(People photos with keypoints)
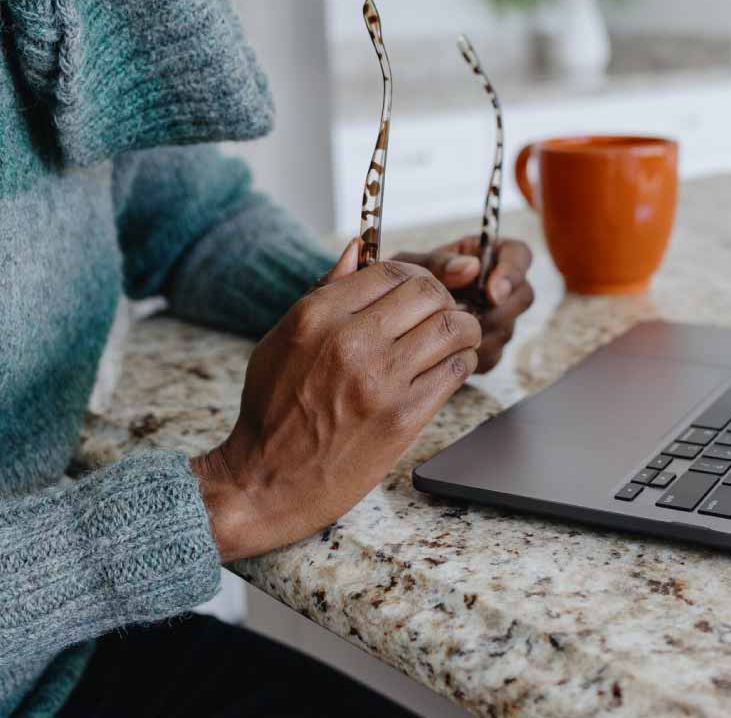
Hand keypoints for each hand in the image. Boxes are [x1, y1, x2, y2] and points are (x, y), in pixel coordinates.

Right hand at [191, 239, 480, 561]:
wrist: (266, 481)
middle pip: (428, 294)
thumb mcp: (280, 340)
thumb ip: (322, 292)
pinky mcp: (404, 416)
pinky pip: (455, 371)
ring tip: (459, 338)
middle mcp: (351, 340)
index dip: (416, 276)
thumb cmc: (271, 412)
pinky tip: (451, 368)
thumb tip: (355, 249)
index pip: (391, 271)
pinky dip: (462, 363)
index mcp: (317, 316)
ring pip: (452, 328)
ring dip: (464, 329)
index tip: (422, 291)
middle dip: (445, 299)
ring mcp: (380, 379)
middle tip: (445, 314)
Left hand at [394, 236, 533, 372]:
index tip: (492, 290)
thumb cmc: (402, 284)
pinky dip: (470, 354)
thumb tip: (471, 266)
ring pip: (507, 329)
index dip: (513, 271)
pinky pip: (491, 356)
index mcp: (486, 256)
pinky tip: (445, 349)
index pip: (519, 255)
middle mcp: (498, 287)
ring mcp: (497, 319)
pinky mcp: (488, 349)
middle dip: (498, 310)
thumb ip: (439, 262)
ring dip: (479, 333)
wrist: (391, 318)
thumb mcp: (412, 266)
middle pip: (522, 296)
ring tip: (445, 330)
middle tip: (468, 316)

EXERCISE DIRECTIONS — All entries must be written out again exactly as given, with no pictures in the copy.

RESULT OF THIS EXERCISE —
Hand keypoints for each hand in the image. Boxes are [x1, y1, x2, y2] and points are (x, y), in pixel coordinates.

Right hand at [191, 239, 480, 561]:
wrist: (266, 481)
middle pip: (428, 294)
thumb mcp: (280, 340)
thumb ip: (322, 292)
pinky mcp: (404, 416)
pinky pip: (455, 371)
ring tip: (459, 338)
middle mcp: (351, 340)
index dip: (416, 276)
thumb cmc: (271, 412)
pinky tip: (451, 368)
thumb tip: (355, 249)
index pip: (391, 271)
pinky dip: (462, 363)
index mcp: (317, 316)
ring pip: (452, 328)
ring dip: (464, 329)
index tip: (422, 291)
middle dip: (445, 299)
ring mcp: (380, 379)
middle tip: (445, 314)
Left hand at [394, 236, 533, 372]:
index tip: (492, 290)
thumb cmc: (402, 284)
pinky dip: (470, 354)
thumb tip: (471, 266)
ring pip: (507, 329)
index dip: (513, 271)
pinky pip: (491, 356)
index mcp: (486, 256)
pinky tip: (445, 349)
index pip: (519, 255)
middle mcp: (498, 287)
ring mcp: (497, 319)
pinky mcp: (488, 349)
middle dip: (498, 310)
thumb ip: (439, 262)
ring dip: (479, 333)
wrist: (391, 318)
thumb mcp: (412, 266)
middle pip: (522, 296)
ring tip: (445, 330)
middle tip: (468, 316)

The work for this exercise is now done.